Date: Dec 16, 2011
Source: The Daily Star
Egypt protesters clash with military police

Reuters

CAIRO: Egyptian protesters set cars alight and threw stones at military police in Cairo on Friday, witnesses said, after rumors spread that an activist had been detained at a sit-in outside the cabinet office and badly beaten.
Police fired in the air after dawn to try to disperse around 300 demonstrators who were angered when images were posted online of the man - named as Abboudi Ibrahim - being supported by a crowd, his face badly bruised and eyes swollen and shut.


"The rumor is they beat him up badly and he is in hospital," said a doctor at a field hospital set up to treat injured demonstrators. "This led people to go down to protest."
One security source said several people were injured in the clashes, but there was no official comment on the violence.


Video circulating online showed unidentified men hurling rocks down on rioting demonstrators from rooftops.
A government building near the cabinet office was on fire and the clashes continued through the morning, the state news agency MENA reported.

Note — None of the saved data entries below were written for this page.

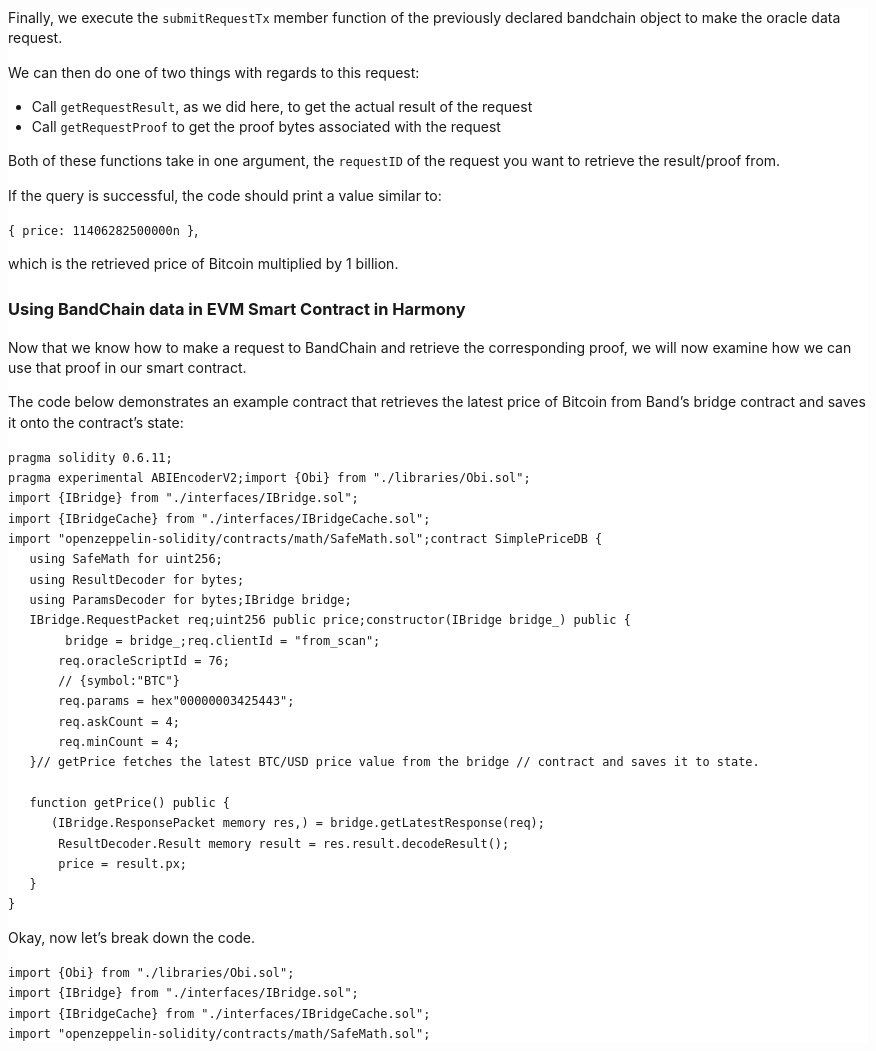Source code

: Finally, we execute the `submitRequestTx` member function of the previously declared bandchain object to make the oracle data request.

We can then do one of two things with regards to this request:

* Call `getRequestResult`, as we did here, to get the actual result of the request
* Call `getRequestProof` to get the proof bytes associated with the request

Both of these functions take in one argument, the `requestID` of the request you want to retrieve the result/proof from.

If the query is successful, the code should print a value similar to:

`{ price: 11406282500000n }`,

which is the retrieved price of Bitcoin multiplied by 1 billion.

### Using BandChain data in EVM Smart Contract in Harmony <a id="cc5a"></a>

Now that we know how to make a request to BandChain and retrieve the corresponding proof, we will now examine how we can use that proof in our smart contract.

The code below demonstrates an example contract that retrieves the latest price of Bitcoin from Band’s bridge contract and saves it onto the contract’s state:

```text
pragma solidity 0.6.11;
pragma experimental ABIEncoderV2;import {Obi} from "./libraries/Obi.sol";
import {IBridge} from "./interfaces/IBridge.sol";
import {IBridgeCache} from "./interfaces/IBridgeCache.sol";
import "openzeppelin-solidity/contracts/math/SafeMath.sol";contract SimplePriceDB {
   using SafeMath for uint256;
   using ResultDecoder for bytes;
   using ParamsDecoder for bytes;IBridge bridge;
   IBridge.RequestPacket req;uint256 public price;constructor(IBridge bridge_) public {
        bridge = bridge_;req.clientId = "from_scan";
       req.oracleScriptId = 76;
       // {symbol:"BTC"}
       req.params = hex"00000003425443";
       req.askCount = 4;
       req.minCount = 4;
   }// getPrice fetches the latest BTC/USD price value from the bridge // contract and saves it to state.
   
   function getPrice() public {
      (IBridge.ResponsePacket memory res,) = bridge.getLatestResponse(req);
       ResultDecoder.Result memory result = res.result.decodeResult();
       price = result.px;
   }
}
```

Okay, now let’s break down the code.

```text
import {Obi} from "./libraries/Obi.sol";
import {IBridge} from "./interfaces/IBridge.sol";
import {IBridgeCache} from "./interfaces/IBridgeCache.sol";
import "openzeppelin-solidity/contracts/math/SafeMath.sol";
```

Protesters have occupied an area outside the cabinet office since late November, forcing the government to hold its meetings elsewhere.
"The military police are trying to break up the sit-in in front of the cabinet and unsurprisingly using force against peaceful protesters," said 24-year-old activist Mohamed Aref.
MENA said activists were urging others to go to Cairo's Tahrir Square to hold fresh protests.


The sit-in is what remains of far bigger protests that left dozens of people dead and overshadowed the build-up to Egypt's first parliamentary election since the overthrow of President Hosni Mubarak in February.
The six-week election has been mostly peaceful since it began on Nov. 28. A big turnout has taken some of the steam out of street protests aimed at pressuring the military to hand power immediately to civilians.